Bin Laden thriller 'Zero Dark Thirty' courts controversy — and acclaim
After the Oscars, rumor had it that Bigelow and Boal's next film would be a South American "drug parable," with big names like Tom Hanks and Johnny Depp floated as possible stars. Clearly, a more exciting project took precedence — one that's already raked in critic's association prizes, and raised the ire of government types, including Sen. Dianne Feinstein, who insist that it has "taken liberties with the facts."
Front-loaded with equal parts acclaim and controversy, Zero Dark Thirty moves into wider release this week, and larger audiences will be able to make up their own minds about it. It's certainly edgier than another 2012 film about CIA heroics. (There's no waterboarding in Argo.) "What I want you to know is that Zero Dark Thirty is a dramatization, not a realistic portrayal of the facts," CIA Acting Director Michael Morell explained in a recent statement, taking issue not just with the depiction of "enhanced interrogation techniques" (that's "torture" to you and me), but also the way the film singles out one character as masterminding the operation to take down Osama bin Laden.
"The point was to immerse the audience in this landscape, not to pretend to debate policy," Bigelow responded in an interview with entertainment site the Wrap. "Was it difficult to shoot? Yes. Do I wish [torture] was not part of that history? Yes, but it was."
The extent to which torture was actually used in the hunt for bin Laden may never be known, though popular opinion will surely be shaped by this film, as it's produced with the same kind of "realness" that made The Hurt Locker so potent. Zero Dark Thirty incorporates torture early in its chronology — which begins in 2003, after a brief opening that captures the terror of September 11, 2001 using only 911 phone calls — but the practice is discarded after 2008, a sea-change year marked by the sight of Obama on TV insisting that "America does not torture." (The "any more" goes unspoken.)
Most of Zero Dark Thirty is set in Pakistan and/or "CIA black sites" in undisclosed locations; it's a suspenseful procedural that manages to make well-documented events (the July 2005 London bombings; the September 2008 Islamabad Marriott Hotel bombing; the December 2009 bombing of Camp Chapman in Afghanistan) seem shocking and unexpected. Even the raid on bin Laden's HQ is nail-bitingly intense. The film immerses the viewer in the clandestine world, tossing out abbreviations ("KSM" for al-Qaeda bigwig Khalid Sheikh Mohammed) and jargon ("tradecraft") without pausing for a breath. It is thrilling, emotional, engrossing — the smartest, most tightly-constructed action film of the year.

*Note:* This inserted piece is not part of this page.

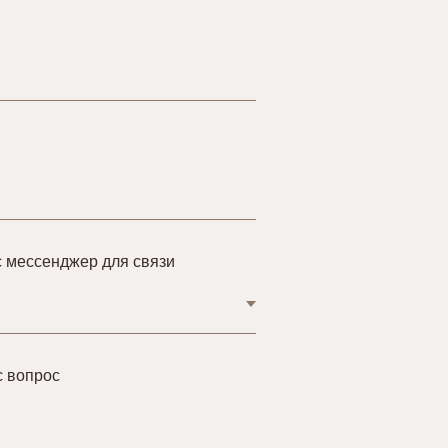
 мессенджер для связи
с вопрос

At the center of it all: a character allegedly based on a real person whose actual identity is kept top-secret by necessity. She's interpreted here in the form of a steely CIA operative named Maya, played to likely Oscar-winning perfection by Jessica Chastain. No matter the film's divisive subject matter, there's no denying that this is a powerful performance. Maya is the perfect Bigelow lead; she succeeds in a male-dominated world by focusing solely on her job and her ultimate goal, sexism and gender politics be damned. "Washington says she's a killer," a character remarks after meeting this seemingly delicate creature, and he's proven right long before bin Laden goes down.